La scorsa settimana, la Ue, dominata dall’influenza tedesca, ha respinto la proposta italiana di europeizzazione parziale dei debiti pubblici per rafforzarne la credibilità grazie a una garanzia solidale di tutto l’eurosistema. Utile, soprattutto, a ridurre i costi di rifinanziamento dei debiti stessi, insostenibili per i Paesi industrialmente deboli e con deficit elevati come Grecia, Portogallo e Spagna oppure industrialmente forti, ma con debito storico enorme come l’Italia. Ciò significa, per noi, che il problema del debito italiano non potrà avere soluzioni europee, ma solo nazionali.



L’Italia dovrà aumentare la propria credibilità sovrana di fronte al mercato. Ciò implica tagli alla spesa pubblica e allo stesso tempo detassazioni per stimolare una maggiore crescita del Pil per dimostrare che il gettito annuo sarà sufficiente a ripagare il debito. Come? Regno Unito e Germania hanno messo in priorità il rigore. Il primo ha tagliato, qualche settimana fa, di quasi 100 miliardi equivalenti la spesa pubblica per contenere l’indebitamento. La seconda, già dal 2009, ha messo in Costituzione il divieto di fare deficit annuo, dal 2016 a livello federale e dal 2020 per gli enti locali.



Se applicassimo in Italia misure e tempi simili, dovremmo tagliare 45 miliardi di spesa pubblica strutturale – cioè il 3% del Pil – dal 2013 al 2016 in poi, e altri 30, a occhio, nel periodo 2011-12. Ma dovremmo anche detassare per essere credibili nel rilancio della crescita. Gli inglesi la ottengono via rigore che rafforza la piazza finanziaria di Londra e la sterlina. I tedeschi la fanno via export sostenuto da contratti geopolitici. L’Italia, per incrementare il Pil, deve aumentare i consumi interni togliendo tasse. Quanto? Di almeno 40 miliardi che equivalgono, scontando l’effetto crescita, a circa 25 miliardi di taglio strutturale nella spesa.

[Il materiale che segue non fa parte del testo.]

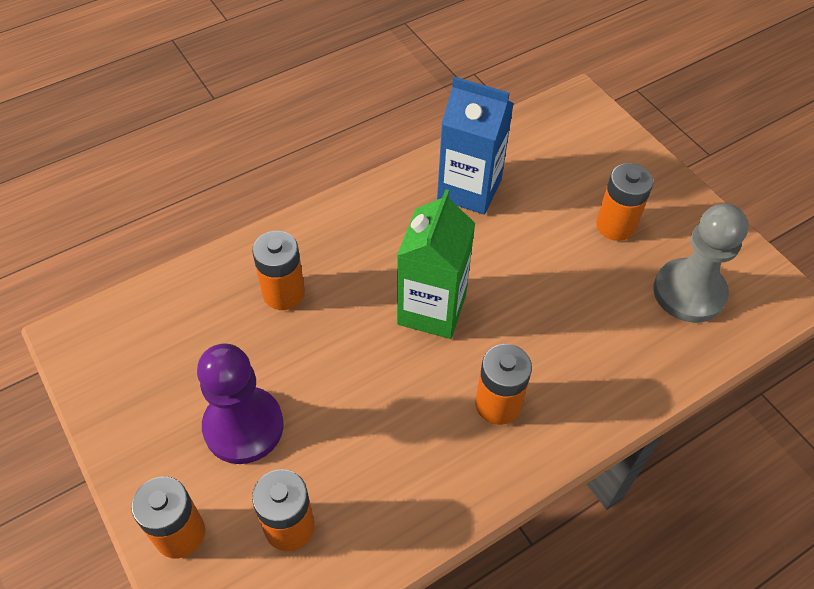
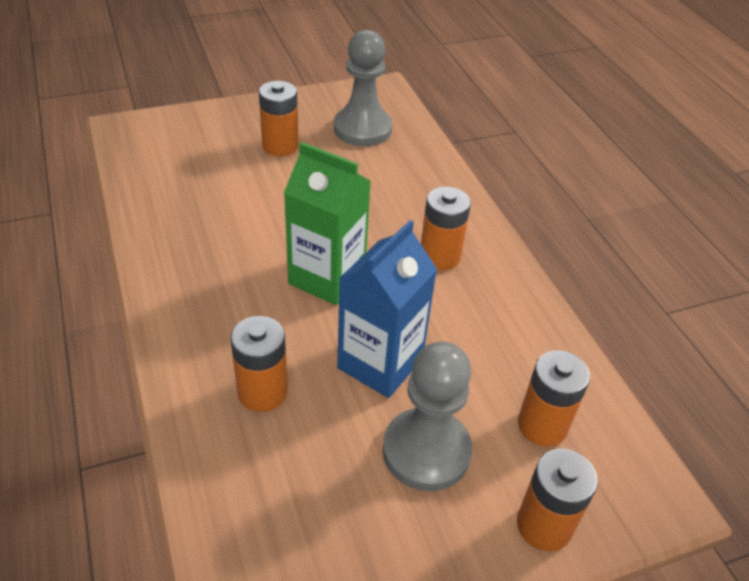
camera: 80 degrees left, 10 degrees down
purple pawn [197,343,284,464] -> grey pawn [383,341,472,491]
blue carton [437,77,514,215] -> blue carton moved to [337,220,437,398]

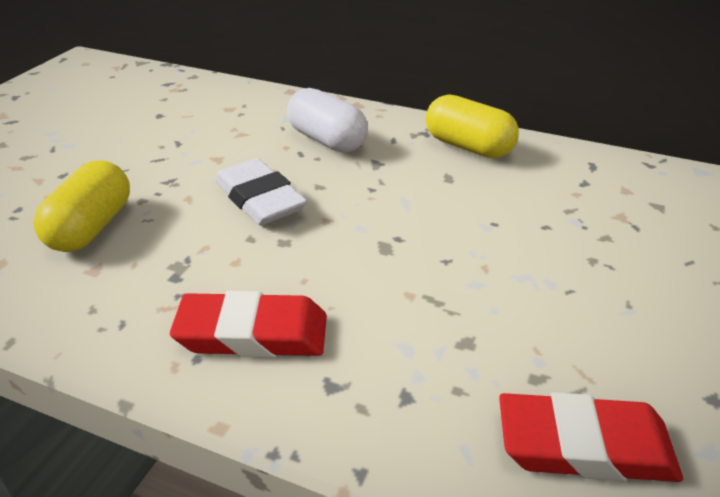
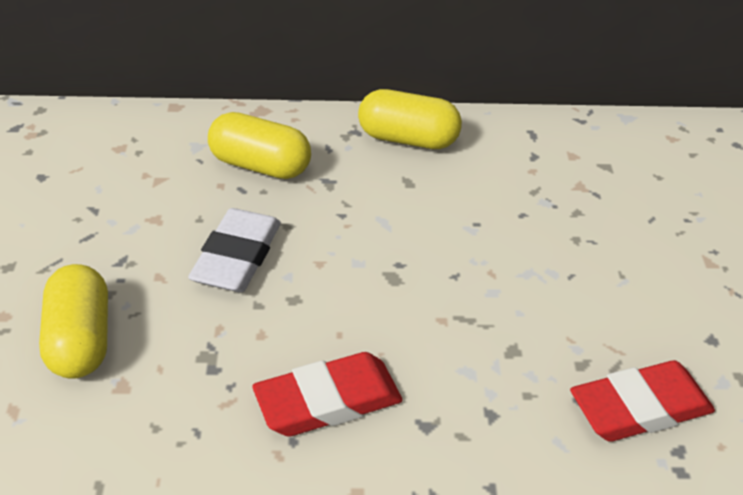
camera: 25 degrees left, 5 degrees up
white eraser [215,158,307,225] -> white eraser turned 75 degrees clockwise [188,208,281,292]
white capsule [287,88,368,153] -> yellow capsule [208,112,311,179]

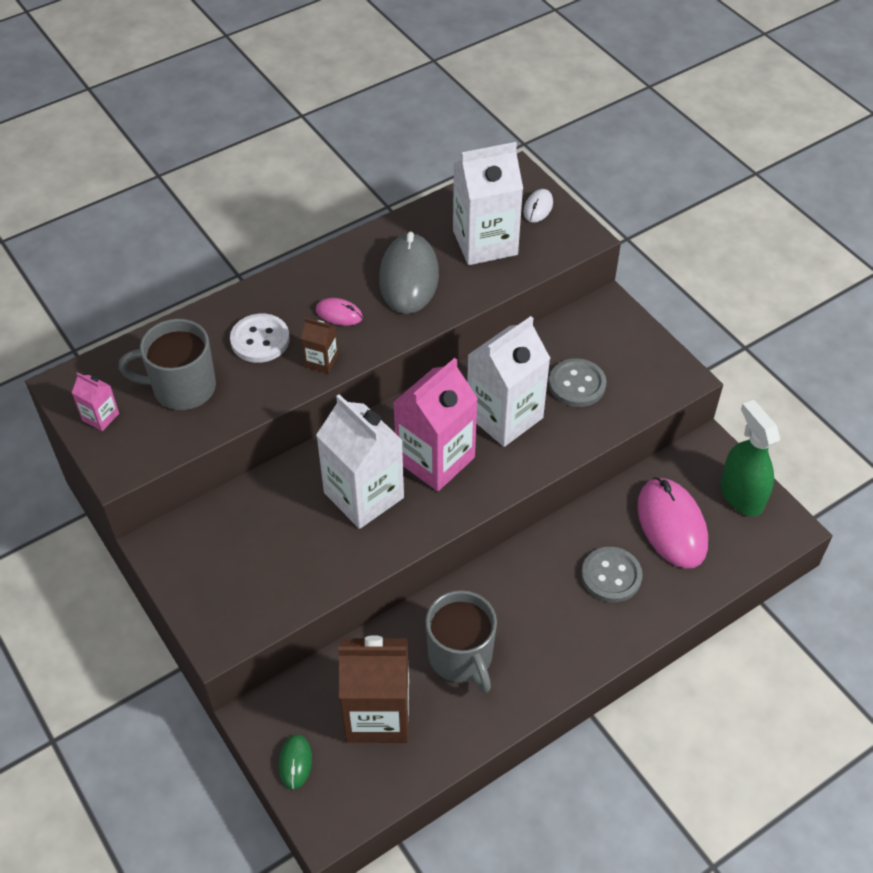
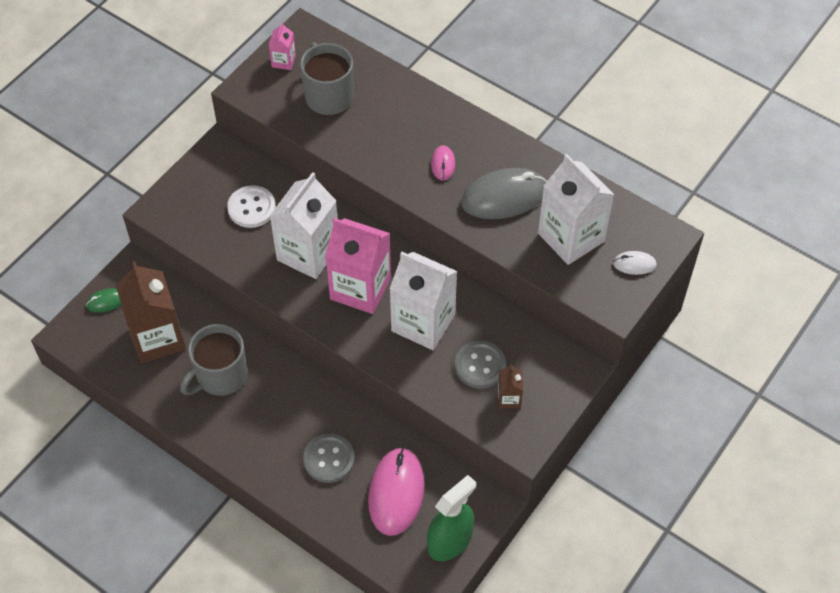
camera: 70 degrees right, 5 degrees up
white button [230,314,290,363] -> white button moved to [227,185,276,228]
brown carton [301,318,338,373] -> brown carton moved to [498,364,523,408]
pink mouse [637,477,708,569] -> pink mouse turned 45 degrees counterclockwise [368,447,425,536]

In tutto 100 miliardi di tagli nel periodo 2011-16. Ciò porterebbe a una deflazione troppo violenta dell’economia italiana (con rischio di “stagflazione” per l’aumento dell’inflazione energetica importata) e a rivolte nelle strade in quanto per risparmiare una tale cifra non basterebbe limare gli sprechi, ma bisognerebbe ridurre le garanzie dello Stato sociale. In sintesi, o l’Italia esce dall’euro, consolidando il proprio debito in una nuova moneta svalutata o dichiarandone l’insolvenza parziale, oppure deve cambiare il modello di Stato sociale con rischio elevato di conflitto interno.

La terza opzione di alzare le tasse comprometterebbe fatalmente la crescita, quindi il gettito: il rigore senza crescita annulla gli effetti del primo. Altre opzioni? Tremonti, comprensibilmente, insisterà per ottenere garanzie europee che attutiscano l’intensità del rigore in Italia. Forse otterrà qualcosa, ma probabilmente poco visto il clima di ri-nazionalizzazione e germanizzazione della Ue.

 

Resta l’opzione di abbattere del 10% (180 miliardi) il volume assoluto del debito sia vendendo patrimonio pubblico (circa 80 miliardi sono alienabili a breve), sia attraverso una tassa una tantum. Il risparmio annuo sulla spesa per interessi (ora sui 70 miliardi) sarebbe di circa 8 miliardi. Il mercato, impressionato in positivo da una nazione capace di una tale operazione, chiederebbe un minor premio di rischio per il rifinanziamento del debito e ciò farebbe risparmiare, probabilmente, altri 4 miliardi annui.

 

Pago 180 in un colpo, guadagno 12 per ogni anno, rafforzo la credibilità nazionale e compro tempo per evitare tagli insostenibili. Suggerisco al governo di predisporre questa “soluzione nazionale” che anche aumenterebbe la nostra influenza nell’Ue.